[Text-based design files]
┄┄┄┄┄┄┄┄┄┄┄┄┄┄┄┄┄┄┄┄
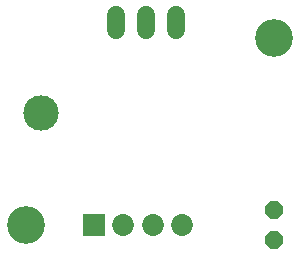
<source format=gbr>
G04 EAGLE Gerber RS-274X export*
G75*
%MOMM*%
%FSLAX34Y34*%
%LPD*%
%AMOC8*
5,1,8,0,0,1.08239X$1,22.5*%
G01*
%ADD10C,3.200400*%
%ADD11R,1.853200X1.853200*%
%ADD12C,1.853200*%
%ADD13P,1.649562X8X112.500000*%
%ADD14C,3.003200*%
%ADD15C,1.524000*%


D10*
X38100Y38100D03*
X247650Y196850D03*
D11*
X95250Y38100D03*
D12*
X120250Y38100D03*
X145250Y38100D03*
X170250Y38100D03*
D13*
X247650Y25400D03*
X247650Y50800D03*
D14*
X50800Y133250D03*
D15*
X165100Y202946D02*
X165100Y216154D01*
X114300Y216154D02*
X114300Y202946D01*
X139700Y202946D02*
X139700Y216154D01*
M02*

</source>
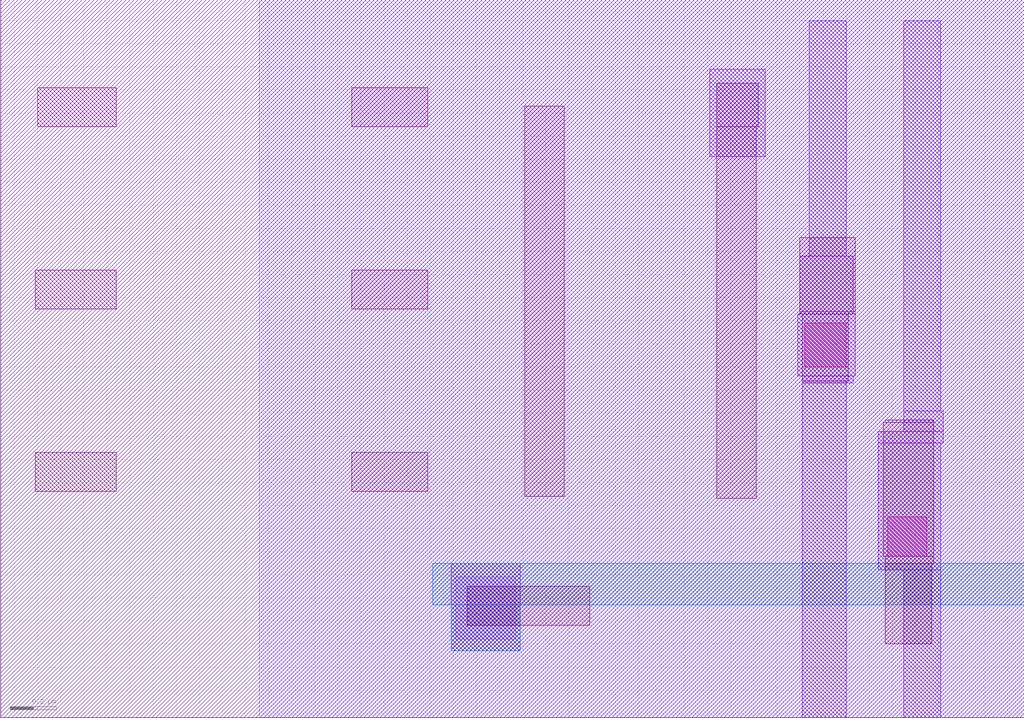
<source format=lef>
VERSION 5.7 ;
  NOWIREEXTENSIONATPIN ON ;
  DIVIDERCHAR "/" ;
  BUSBITCHARS "[]" ;
UNITS
  DATABASE MICRONS 200 ;
END UNITS

LAYER via2
  TYPE CUT ;
END via2

LAYER via
  TYPE CUT ;
END via

LAYER nwell
  TYPE MASTERSLICE ;
END nwell

LAYER via3
  TYPE CUT ;
END via3

LAYER pwell
  TYPE MASTERSLICE ;
END pwell

LAYER via4
  TYPE CUT ;
END via4

LAYER mcon
  TYPE CUT ;
END mcon

LAYER met6
  TYPE ROUTING ;
  WIDTH 0.030000 ;
  SPACING 0.040000 ;
  DIRECTION HORIZONTAL ;
END met6

LAYER met1
  TYPE ROUTING ;
  WIDTH 0.140000 ;
  SPACING 0.140000 ;
  DIRECTION HORIZONTAL ;
END met1

LAYER met3
  TYPE ROUTING ;
  WIDTH 0.300000 ;
  SPACING 0.300000 ;
  DIRECTION HORIZONTAL ;
END met3

LAYER met2
  TYPE ROUTING ;
  WIDTH 0.140000 ;
  SPACING 0.140000 ;
  DIRECTION HORIZONTAL ;
END met2

LAYER met4
  TYPE ROUTING ;
  WIDTH 0.300000 ;
  SPACING 0.300000 ;
  DIRECTION HORIZONTAL ;
END met4

LAYER met5
  TYPE ROUTING ;
  WIDTH 1.600000 ;
  SPACING 1.600000 ;
  DIRECTION HORIZONTAL ;
END met5

LAYER li1
  TYPE ROUTING ;
  WIDTH 0.170000 ;
  SPACING 0.170000 ;
  DIRECTION HORIZONTAL ;
END li1

MACRO sky130_hilas_horiztranscell01
  CLASS BLOCK ;
  FOREIGN sky130_hilas_horiztranscell01 ;
  ORIGIN 4.760 -0.480 ;
  SIZE 4.430 BY 3.110 ;
  OBS
      LAYER nwell ;
        RECT -3.640 0.480 -0.330 3.590 ;
      LAYER li1 ;
        RECT -4.600 3.040 -4.260 3.210 ;
        RECT -3.240 3.040 -2.910 3.210 ;
        RECT -4.610 2.250 -4.260 2.420 ;
        RECT -3.240 2.250 -2.910 2.420 ;
        RECT -4.610 1.460 -4.260 1.630 ;
        RECT -3.240 1.460 -2.910 1.630 ;
        RECT -2.490 1.440 -2.320 3.130 ;
        RECT -1.660 3.040 -1.480 3.230 ;
        RECT -1.660 1.430 -1.490 3.040 ;
        RECT -1.300 2.230 -1.060 2.560 ;
        RECT -1.290 1.940 -1.090 2.230 ;
        RECT -1.290 1.930 -1.100 1.940 ;
        RECT -0.930 1.760 -0.720 1.770 ;
        RECT -0.940 1.180 -0.720 1.760 ;
        RECT -0.930 1.150 -0.720 1.180 ;
        RECT -2.740 0.880 -2.210 1.050 ;
        RECT -0.930 0.800 -0.730 1.150 ;
      LAYER mcon ;
        RECT -1.280 2.000 -1.100 2.190 ;
        RECT -0.920 1.180 -0.750 1.350 ;
      LAYER met1 ;
        RECT -1.690 2.910 -1.450 3.290 ;
        RECT -1.260 2.480 -1.100 3.500 ;
        RECT -1.300 2.240 -1.070 2.480 ;
        RECT -1.300 2.230 -1.060 2.240 ;
        RECT -1.310 1.960 -1.060 2.230 ;
        RECT -1.290 1.930 -1.070 1.960 ;
        RECT -2.810 0.770 -2.510 1.150 ;
        RECT -1.290 0.480 -1.100 1.930 ;
        RECT -0.850 1.810 -0.690 3.500 ;
        RECT -0.850 1.720 -0.680 1.810 ;
        RECT -0.960 1.670 -0.680 1.720 ;
        RECT -0.960 1.120 -0.690 1.670 ;
        RECT -0.850 0.480 -0.690 1.120 ;
      LAYER via ;
        RECT -2.790 0.820 -2.530 1.090 ;
      LAYER met2 ;
        RECT -2.890 0.970 -0.330 1.150 ;
        RECT -2.810 0.770 -2.510 0.970 ;
  END
END sky130_hilas_horiztranscell01
END LIBRARY


</source>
┄┄┄┄┄┄┄┄┄┄┄┄┄┄┄┄┄┄┄┄
What the exercise asks:
Write out again every line above exactly as given; the pictures do not belong in the copy.

Response to the task:
<source format=gbr>
G04 EAGLE Gerber RS-274X export*
G75*
%MOMM*%
%FSLAX34Y34*%
%LPD*%
%AMOC8*
5,1,8,0,0,1.08239X$1,22.5*%
G01*
%ADD10C,3.200400*%
%ADD11R,1.853200X1.853200*%
%ADD12C,1.853200*%
%ADD13P,1.649562X8X112.500000*%
%ADD14C,3.003200*%
%ADD15C,1.524000*%


D10*
X38100Y38100D03*
X247650Y196850D03*
D11*
X95250Y38100D03*
D12*
X120250Y38100D03*
X145250Y38100D03*
X170250Y38100D03*
D13*
X247650Y25400D03*
X247650Y50800D03*
D14*
X50800Y133250D03*
D15*
X165100Y202946D02*
X165100Y216154D01*
X114300Y216154D02*
X114300Y202946D01*
X139700Y202946D02*
X139700Y216154D01*
M02*

</source>
<source format=lef>
VERSION 5.7 ;
  NOWIREEXTENSIONATPIN ON ;
  DIVIDERCHAR "/" ;
  BUSBITCHARS "[]" ;
UNITS
  DATABASE MICRONS 200 ;
END UNITS

LAYER via2
  TYPE CUT ;
END via2

LAYER via
  TYPE CUT ;
END via

LAYER nwell
  TYPE MASTERSLICE ;
END nwell

LAYER via3
  TYPE CUT ;
END via3

LAYER pwell
  TYPE MASTERSLICE ;
END pwell

LAYER via4
  TYPE CUT ;
END via4

LAYER mcon
  TYPE CUT ;
END mcon

LAYER met6
  TYPE ROUTING ;
  WIDTH 0.030000 ;
  SPACING 0.040000 ;
  DIRECTION HORIZONTAL ;
END met6

LAYER met1
  TYPE ROUTING ;
  WIDTH 0.140000 ;
  SPACING 0.140000 ;
  DIRECTION HORIZONTAL ;
END met1

LAYER met3
  TYPE ROUTING ;
  WIDTH 0.300000 ;
  SPACING 0.300000 ;
  DIRECTION HORIZONTAL ;
END met3

LAYER met2
  TYPE ROUTING ;
  WIDTH 0.140000 ;
  SPACING 0.140000 ;
  DIRECTION HORIZONTAL ;
END met2

LAYER met4
  TYPE ROUTING ;
  WIDTH 0.300000 ;
  SPACING 0.300000 ;
  DIRECTION HORIZONTAL ;
END met4

LAYER met5
  TYPE ROUTING ;
  WIDTH 1.600000 ;
  SPACING 1.600000 ;
  DIRECTION HORIZONTAL ;
END met5

LAYER li1
  TYPE ROUTING ;
  WIDTH 0.170000 ;
  SPACING 0.170000 ;
  DIRECTION HORIZONTAL ;
END li1

MACRO sky130_hilas_horiztranscell01
  CLASS BLOCK ;
  FOREIGN sky130_hilas_horiztranscell01 ;
  ORIGIN 4.760 -0.480 ;
  SIZE 4.430 BY 3.110 ;
  OBS
      LAYER nwell ;
        RECT -3.640 0.480 -0.330 3.590 ;
      LAYER li1 ;
        RECT -4.600 3.040 -4.260 3.210 ;
        RECT -3.240 3.040 -2.910 3.210 ;
        RECT -4.610 2.250 -4.260 2.420 ;
        RECT -3.240 2.250 -2.910 2.420 ;
        RECT -4.610 1.460 -4.260 1.630 ;
        RECT -3.240 1.460 -2.910 1.630 ;
        RECT -2.490 1.440 -2.320 3.130 ;
        RECT -1.660 3.040 -1.480 3.230 ;
        RECT -1.660 1.430 -1.490 3.040 ;
        RECT -1.300 2.230 -1.060 2.560 ;
        RECT -1.290 1.940 -1.090 2.230 ;
        RECT -1.290 1.930 -1.100 1.940 ;
        RECT -0.930 1.760 -0.720 1.770 ;
        RECT -0.940 1.180 -0.720 1.760 ;
        RECT -0.930 1.150 -0.720 1.180 ;
        RECT -2.740 0.880 -2.210 1.050 ;
        RECT -0.930 0.800 -0.730 1.150 ;
      LAYER mcon ;
        RECT -1.280 2.000 -1.100 2.190 ;
        RECT -0.920 1.180 -0.750 1.350 ;
      LAYER met1 ;
        RECT -1.690 2.910 -1.450 3.290 ;
        RECT -1.260 2.480 -1.100 3.500 ;
        RECT -1.300 2.240 -1.070 2.480 ;
        RECT -1.300 2.230 -1.060 2.240 ;
        RECT -1.310 1.960 -1.060 2.230 ;
        RECT -1.290 1.930 -1.070 1.960 ;
        RECT -2.810 0.770 -2.510 1.150 ;
        RECT -1.290 0.480 -1.100 1.930 ;
        RECT -0.850 1.810 -0.690 3.500 ;
        RECT -0.850 1.720 -0.680 1.810 ;
        RECT -0.960 1.670 -0.680 1.720 ;
        RECT -0.960 1.120 -0.690 1.670 ;
        RECT -0.850 0.480 -0.690 1.120 ;
      LAYER via ;
        RECT -2.790 0.820 -2.530 1.090 ;
      LAYER met2 ;
        RECT -2.890 0.970 -0.330 1.150 ;
        RECT -2.810 0.770 -2.510 0.970 ;
  END
END sky130_hilas_horiztranscell01
END LIBRARY


</source>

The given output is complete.